> _Material for the task_:
______

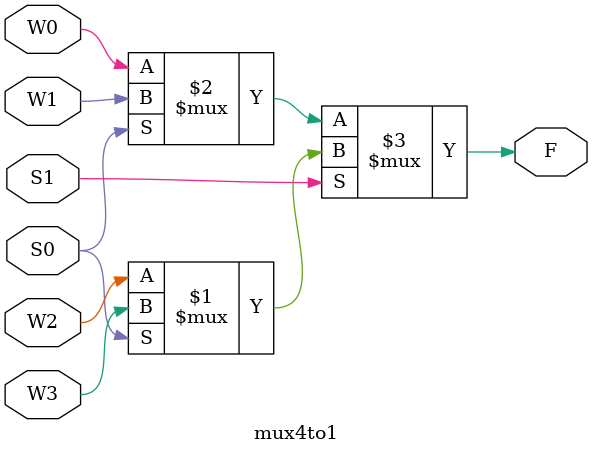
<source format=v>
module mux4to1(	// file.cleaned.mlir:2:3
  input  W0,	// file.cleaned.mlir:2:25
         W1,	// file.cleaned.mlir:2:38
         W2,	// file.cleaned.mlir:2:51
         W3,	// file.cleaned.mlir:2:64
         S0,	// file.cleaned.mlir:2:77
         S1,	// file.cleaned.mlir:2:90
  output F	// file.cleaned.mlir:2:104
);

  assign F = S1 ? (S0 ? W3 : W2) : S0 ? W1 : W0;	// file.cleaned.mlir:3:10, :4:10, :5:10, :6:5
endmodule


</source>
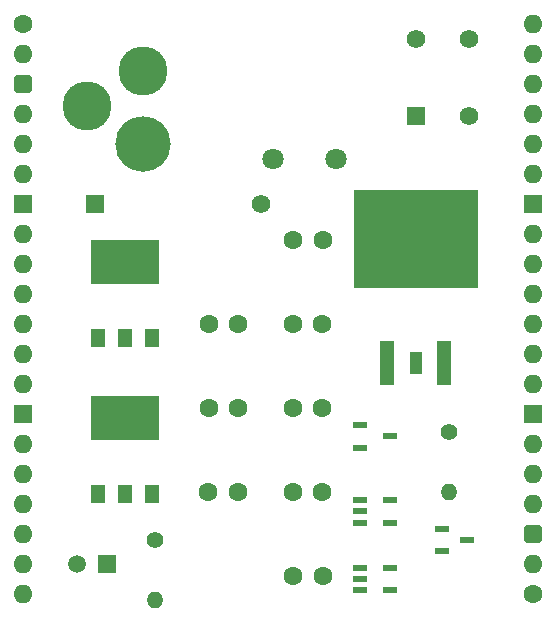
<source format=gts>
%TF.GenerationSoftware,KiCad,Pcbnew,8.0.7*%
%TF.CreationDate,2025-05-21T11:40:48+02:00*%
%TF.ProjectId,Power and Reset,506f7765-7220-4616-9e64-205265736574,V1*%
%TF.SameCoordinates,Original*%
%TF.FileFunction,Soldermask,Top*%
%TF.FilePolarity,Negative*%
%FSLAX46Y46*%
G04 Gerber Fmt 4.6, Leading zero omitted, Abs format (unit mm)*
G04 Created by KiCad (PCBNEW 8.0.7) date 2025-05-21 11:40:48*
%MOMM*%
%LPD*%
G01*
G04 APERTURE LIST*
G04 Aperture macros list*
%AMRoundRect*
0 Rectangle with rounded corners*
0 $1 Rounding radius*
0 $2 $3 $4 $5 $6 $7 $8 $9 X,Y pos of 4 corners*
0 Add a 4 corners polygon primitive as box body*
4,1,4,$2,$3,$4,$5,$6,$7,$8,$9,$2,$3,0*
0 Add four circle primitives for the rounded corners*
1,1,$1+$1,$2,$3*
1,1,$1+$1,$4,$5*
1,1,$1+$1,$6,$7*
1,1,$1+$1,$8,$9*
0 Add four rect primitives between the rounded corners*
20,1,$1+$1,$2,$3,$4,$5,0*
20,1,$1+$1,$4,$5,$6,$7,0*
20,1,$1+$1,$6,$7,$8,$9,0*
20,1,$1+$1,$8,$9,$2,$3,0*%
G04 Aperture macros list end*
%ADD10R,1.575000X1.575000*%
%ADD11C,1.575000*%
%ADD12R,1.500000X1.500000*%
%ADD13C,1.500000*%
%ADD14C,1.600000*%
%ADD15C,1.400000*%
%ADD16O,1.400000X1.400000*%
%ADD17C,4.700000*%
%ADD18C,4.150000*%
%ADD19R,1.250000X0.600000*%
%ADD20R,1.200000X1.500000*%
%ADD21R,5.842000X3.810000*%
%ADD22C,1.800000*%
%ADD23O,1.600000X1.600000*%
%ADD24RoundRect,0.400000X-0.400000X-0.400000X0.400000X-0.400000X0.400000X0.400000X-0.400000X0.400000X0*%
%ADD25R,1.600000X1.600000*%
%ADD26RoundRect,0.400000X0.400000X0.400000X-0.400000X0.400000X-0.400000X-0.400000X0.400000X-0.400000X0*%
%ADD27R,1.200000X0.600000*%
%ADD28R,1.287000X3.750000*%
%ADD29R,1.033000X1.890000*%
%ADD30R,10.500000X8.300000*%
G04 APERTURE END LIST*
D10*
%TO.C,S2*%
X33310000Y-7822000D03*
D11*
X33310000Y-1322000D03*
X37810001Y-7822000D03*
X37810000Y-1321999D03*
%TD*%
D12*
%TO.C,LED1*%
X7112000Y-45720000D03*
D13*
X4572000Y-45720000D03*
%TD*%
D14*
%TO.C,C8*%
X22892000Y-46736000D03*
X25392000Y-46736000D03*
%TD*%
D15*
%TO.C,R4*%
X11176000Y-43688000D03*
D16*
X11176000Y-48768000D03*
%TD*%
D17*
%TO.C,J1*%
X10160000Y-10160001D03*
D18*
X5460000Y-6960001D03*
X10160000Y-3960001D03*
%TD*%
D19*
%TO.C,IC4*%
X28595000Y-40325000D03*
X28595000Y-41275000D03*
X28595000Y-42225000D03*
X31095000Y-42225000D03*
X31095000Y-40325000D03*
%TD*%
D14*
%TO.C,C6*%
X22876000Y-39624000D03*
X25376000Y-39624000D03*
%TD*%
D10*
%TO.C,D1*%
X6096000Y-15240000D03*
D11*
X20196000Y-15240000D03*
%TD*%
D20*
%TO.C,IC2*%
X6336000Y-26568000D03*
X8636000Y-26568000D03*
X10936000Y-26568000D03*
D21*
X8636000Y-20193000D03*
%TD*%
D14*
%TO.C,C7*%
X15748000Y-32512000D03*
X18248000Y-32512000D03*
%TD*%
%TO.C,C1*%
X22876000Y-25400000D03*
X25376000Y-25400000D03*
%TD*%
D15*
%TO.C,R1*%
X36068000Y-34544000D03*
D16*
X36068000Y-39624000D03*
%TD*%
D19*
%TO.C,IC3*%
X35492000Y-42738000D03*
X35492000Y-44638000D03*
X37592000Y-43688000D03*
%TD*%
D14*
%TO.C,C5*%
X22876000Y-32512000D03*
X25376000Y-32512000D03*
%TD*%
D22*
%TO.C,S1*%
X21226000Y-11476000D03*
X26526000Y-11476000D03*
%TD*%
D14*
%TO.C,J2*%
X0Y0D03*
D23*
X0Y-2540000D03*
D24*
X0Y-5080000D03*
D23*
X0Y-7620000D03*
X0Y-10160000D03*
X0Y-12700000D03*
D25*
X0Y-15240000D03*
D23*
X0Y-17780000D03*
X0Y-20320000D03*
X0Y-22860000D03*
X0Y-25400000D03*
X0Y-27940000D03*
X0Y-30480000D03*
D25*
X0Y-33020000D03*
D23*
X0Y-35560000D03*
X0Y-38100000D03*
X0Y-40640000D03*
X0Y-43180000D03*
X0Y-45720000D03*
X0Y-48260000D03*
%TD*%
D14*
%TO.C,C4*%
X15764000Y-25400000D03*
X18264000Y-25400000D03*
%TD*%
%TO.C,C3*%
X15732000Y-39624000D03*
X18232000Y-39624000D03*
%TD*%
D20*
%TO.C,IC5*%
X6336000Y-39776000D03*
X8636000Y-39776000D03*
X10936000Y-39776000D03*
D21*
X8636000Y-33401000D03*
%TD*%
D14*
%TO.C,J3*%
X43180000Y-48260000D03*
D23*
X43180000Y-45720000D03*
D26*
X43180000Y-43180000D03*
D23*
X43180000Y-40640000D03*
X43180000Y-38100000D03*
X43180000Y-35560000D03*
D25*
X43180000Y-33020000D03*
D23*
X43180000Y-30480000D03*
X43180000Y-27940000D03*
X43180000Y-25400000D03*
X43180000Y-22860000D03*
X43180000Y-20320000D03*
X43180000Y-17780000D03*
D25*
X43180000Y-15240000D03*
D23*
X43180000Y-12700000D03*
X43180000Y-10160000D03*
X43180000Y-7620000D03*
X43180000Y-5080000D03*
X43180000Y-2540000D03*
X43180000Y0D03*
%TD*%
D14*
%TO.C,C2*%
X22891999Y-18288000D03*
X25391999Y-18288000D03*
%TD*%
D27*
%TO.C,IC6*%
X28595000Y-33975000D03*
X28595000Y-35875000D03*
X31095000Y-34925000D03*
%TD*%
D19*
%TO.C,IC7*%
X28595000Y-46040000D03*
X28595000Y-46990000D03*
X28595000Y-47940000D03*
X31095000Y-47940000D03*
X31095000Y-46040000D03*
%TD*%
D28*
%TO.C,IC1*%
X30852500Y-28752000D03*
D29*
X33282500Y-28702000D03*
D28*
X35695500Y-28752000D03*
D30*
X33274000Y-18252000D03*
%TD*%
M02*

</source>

______

> _Task requirements_: Take the lines from the first line of the entries through the line with "4,1,4,$2,$3,$4,$5,$6,$7,$8,$9,$2,$3,0*", inclusive, and give them again exactly, minus any pictures.

> _Solution to the exercise_:
<source format=v>
module mux4to1(	// file.cleaned.mlir:2:3
  input  W0,	// file.cleaned.mlir:2:25
         W1,	// file.cleaned.mlir:2:38
         W2,	// file.cleaned.mlir:2:51
         W3,	// file.cleaned.mlir:2:64
         S0,	// file.cleaned.mlir:2:77
         S1,	// file.cleaned.mlir:2:90
  output F	// file.cleaned.mlir:2:104
);

  assign F = S1 ? (S0 ? W3 : W2) : S0 ? W1 : W0;	// file.cleaned.mlir:3:10, :4:10, :5:10, :6:5
endmodule


</source>
<source format=gts>
%TF.GenerationSoftware,KiCad,Pcbnew,8.0.7*%
%TF.CreationDate,2025-05-21T11:40:48+02:00*%
%TF.ProjectId,Power and Reset,506f7765-7220-4616-9e64-205265736574,V1*%
%TF.SameCoordinates,Original*%
%TF.FileFunction,Soldermask,Top*%
%TF.FilePolarity,Negative*%
%FSLAX46Y46*%
G04 Gerber Fmt 4.6, Leading zero omitted, Abs format (unit mm)*
G04 Created by KiCad (PCBNEW 8.0.7) date 2025-05-21 11:40:48*
%MOMM*%
%LPD*%
G01*
G04 APERTURE LIST*
G04 Aperture macros list*
%AMRoundRect*
0 Rectangle with rounded corners*
0 $1 Rounding radius*
0 $2 $3 $4 $5 $6 $7 $8 $9 X,Y pos of 4 corners*
0 Add a 4 corners polygon primitive as box body*
4,1,4,$2,$3,$4,$5,$6,$7,$8,$9,$2,$3,0*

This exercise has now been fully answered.